- What is expected -
Report each line of the entries below that includes "benefits".

Material for this exercise section start

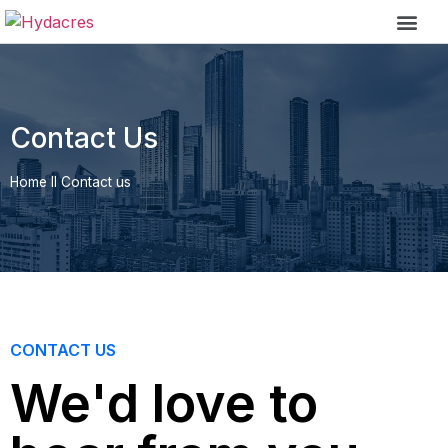
Contact Us
Home
II
Contact us
CONTACT US
We'd love to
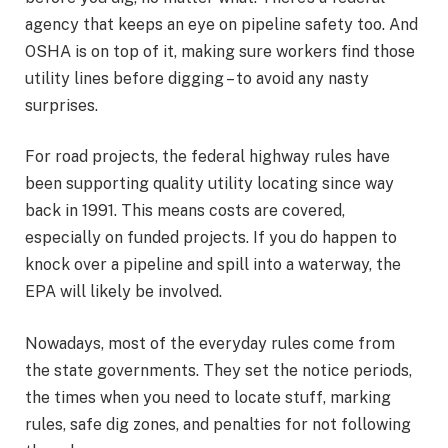
agency that keeps an eye on pipeline safety too. And
OSHA is on top of it, making sure workers find those
utility lines before digging – to avoid any nasty
surprises.
For road projects, the federal highway rules have
been supporting quality utility locating since way
back in 1991. This means costs are covered,
especially on funded projects. If you do happen to
knock over a pipeline and spill into a waterway, the
EPA will likely be involved.
Nowadays, most of the everyday rules come from
the state governments. They set the notice periods,
the times when you need to locate stuff, marking
rules, safe dig zones, and penalties for not following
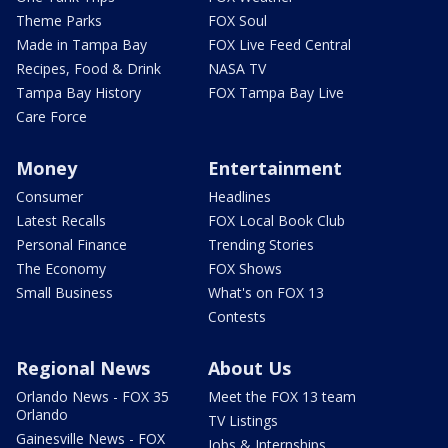
Theme Parks
FOX Soul
Made in Tampa Bay
FOX Live Feed Central
Recipes, Food & Drink
NASA TV
Tampa Bay History
FOX Tampa Bay Live
Care Force
Money
Entertainment
Consumer
Headlines
Latest Recalls
FOX Local Book Club
Personal Finance
Trending Stories
The Economy
FOX Shows
Small Business
What's on FOX 13
Contests
Regional News
About Us
Orlando News - FOX 35
Meet the FOX 13 team
Orlando
TV Listings
Gainesville News - FOX
Jobs & Internships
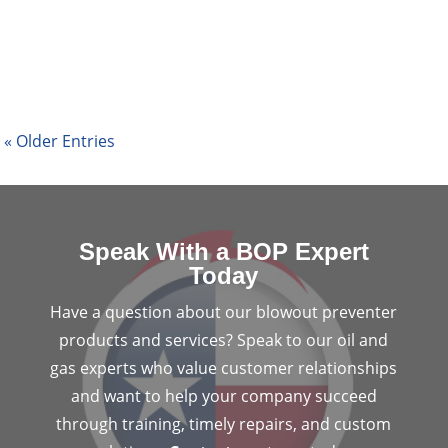
reducing costs. As technology grows, so do the
opportunities for the...
« Older Entries
Speak With a BOP Expert
Today
Have a question about our blowout preventer
products and services? Speak to our oil and
gas experts who value customer relationships
and want to help your company succeed
through training, timely repairs, and custom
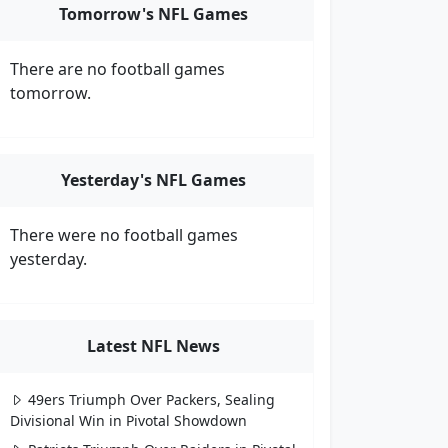
Tomorrow's NFL Games
There are no football games
tomorrow.
Yesterday's NFL Games
There were no football games
yesterday.
Latest NFL News
49ers Triumph Over Packers, Sealing
Divisional Win in Pivotal Showdown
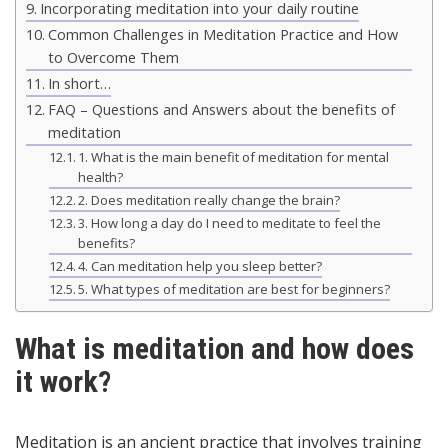
Incorporating meditation into your daily routine
Common Challenges in Meditation Practice and How
to Overcome Them
In short…
FAQ – Questions and Answers about the benefits of
meditation
1. What is the main benefit of meditation for mental
health?
2. Does meditation really change the brain?
3. How long a day do I need to meditate to feel the
benefits?
4. Can meditation help you sleep better?
5. What types of meditation are best for beginners?
What is meditation and how does
it work?
Meditation is an ancient practice that involves training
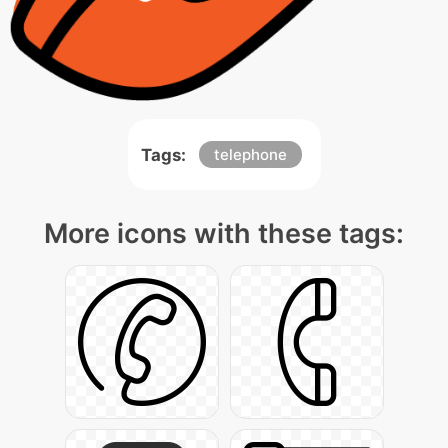
Tags:
telephone
More icons with these tags:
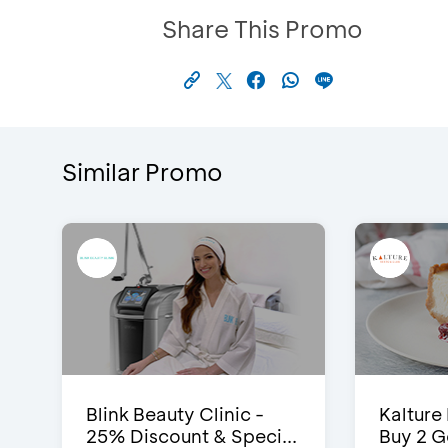
Share This Promo
Similar Promo
Blink Beauty Clinic -
Kalture
25% Discount & Speci...
Buy 2 G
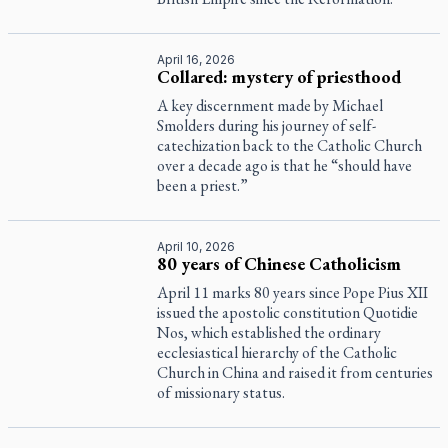
April 16, 2026
Collared: mystery of priesthood
A key discernment made by Michael
Smolders during his journey of self-
catechization back to the Catholic Church
over a decade ago is that he “should have
been a priest.”
April 10, 2026
80 years of Chinese Catholicism
April 11 marks 80 years since Pope Pius XII
issued the apostolic constitution
Quotidie
Nos
, which established the ordinary
ecclesiastical hierarchy of the Catholic
Church in China and raised it from centuries
of missionary status.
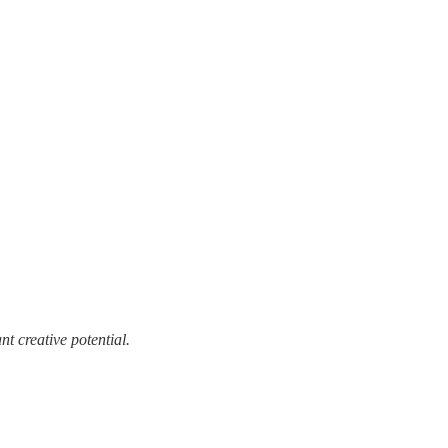
t creative potential.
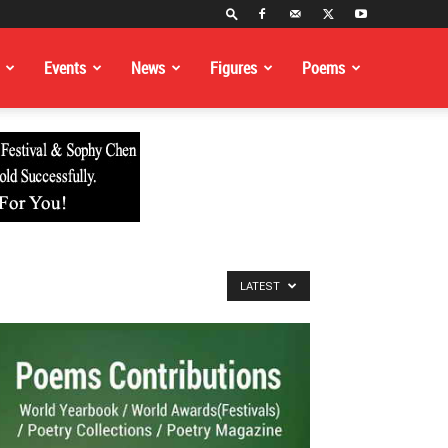
Events
News
Figures
Poems
LATEST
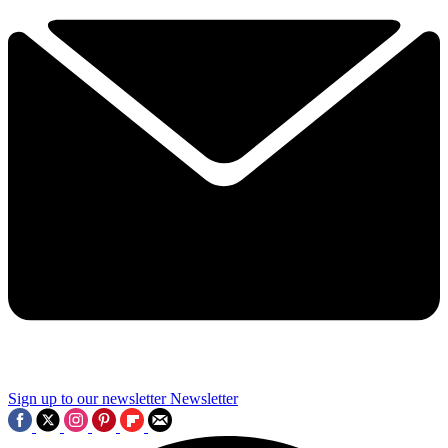
Sign up to our newsletter
Newsletter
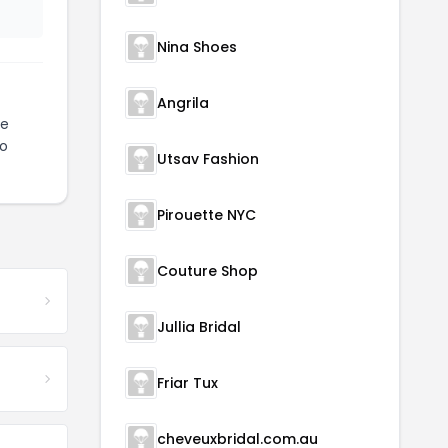
Nina Shoes
Angrila
te
to
Utsav Fashion
Pirouette NYC
Couture Shop
Jullia Bridal
Friar Tux
cheveuxbridal.com.au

Material for this exercise section end

- Exercise solution -
FAQ – Questions and Answers about the benefits of
benefits?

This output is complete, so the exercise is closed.